● YOUR GOAL
Copy the listing verbatim, starting with the line that contains "What value does" and continuing through the line that contains "180109139.0", including both of those lines.

Top of DATA RECORDS

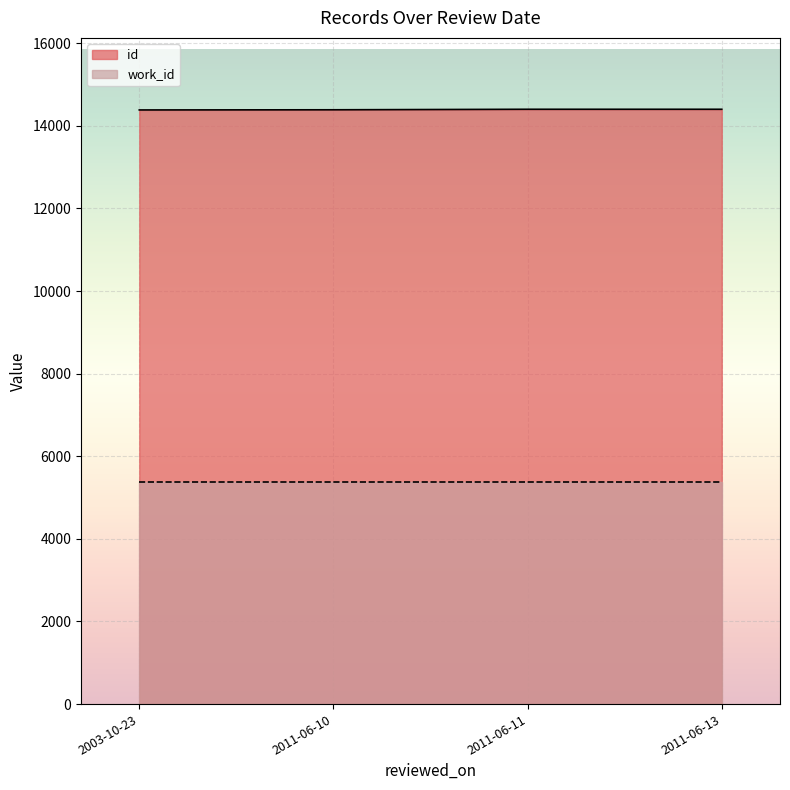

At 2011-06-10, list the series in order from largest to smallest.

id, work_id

Bottom of DATA RECORDS
Top of DATA RECORDS

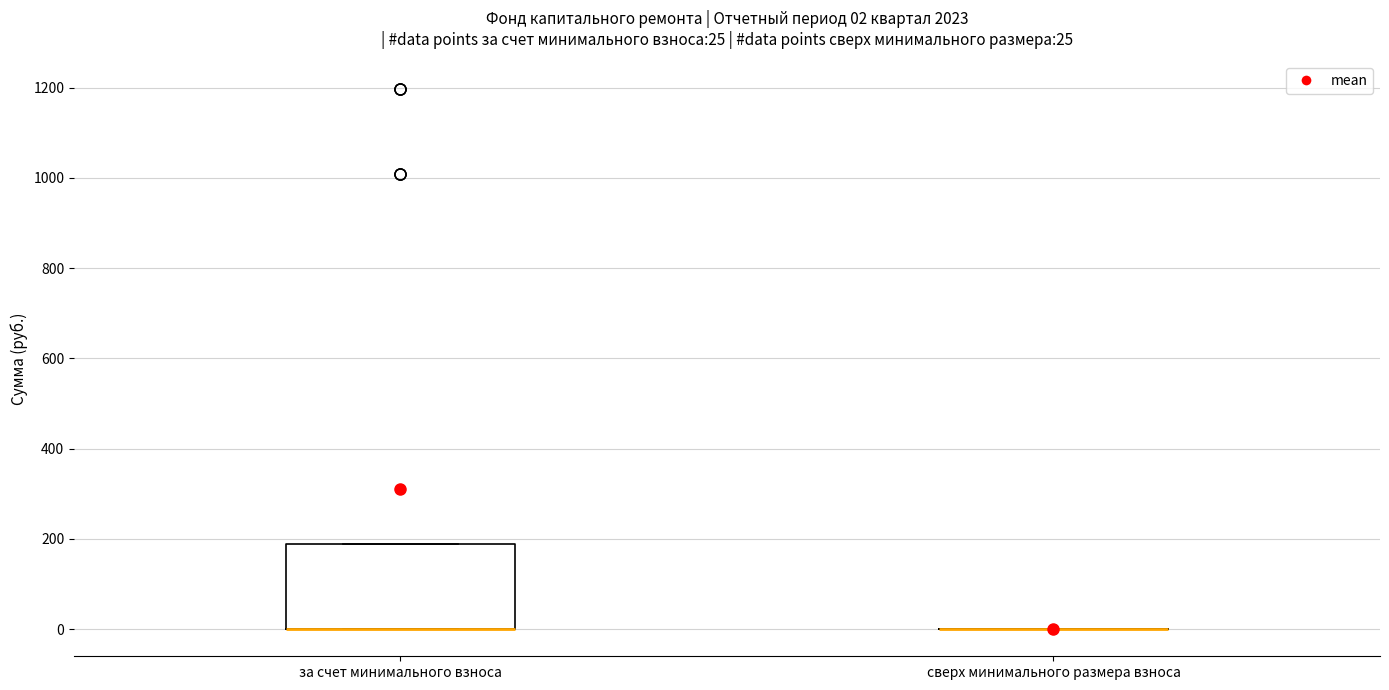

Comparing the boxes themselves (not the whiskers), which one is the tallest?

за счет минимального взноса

Bottom of DATA RECORDS
Top of DATA RECORDS

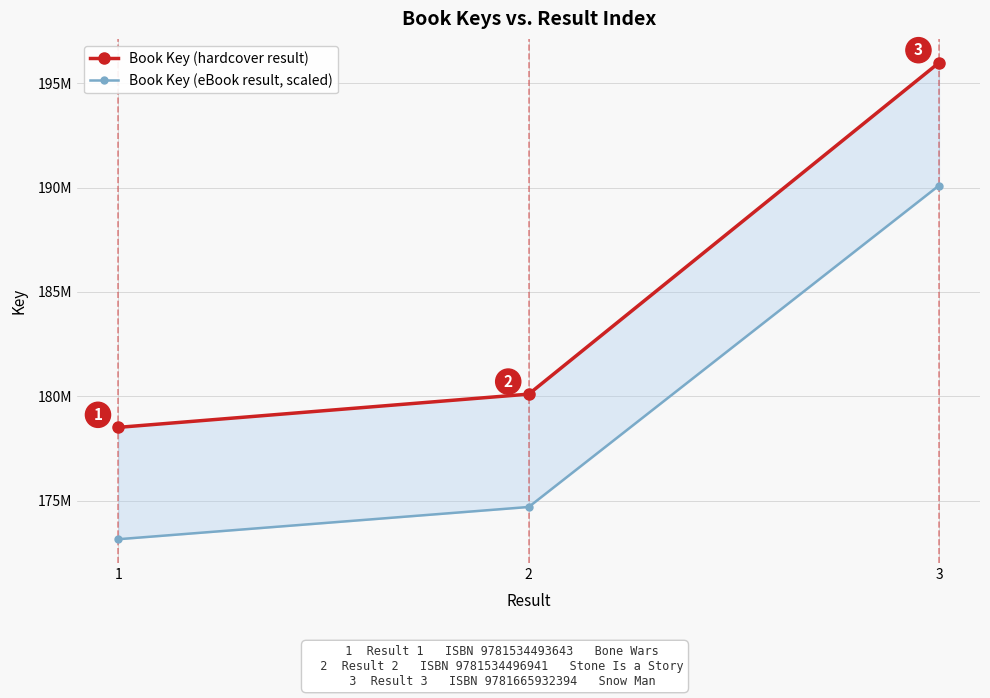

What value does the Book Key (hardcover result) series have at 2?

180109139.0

Bottom of DATA RECORDS

● WORKED SOLUTION
What value does the Book Key (hardcover result) series have at 2?

180109139.0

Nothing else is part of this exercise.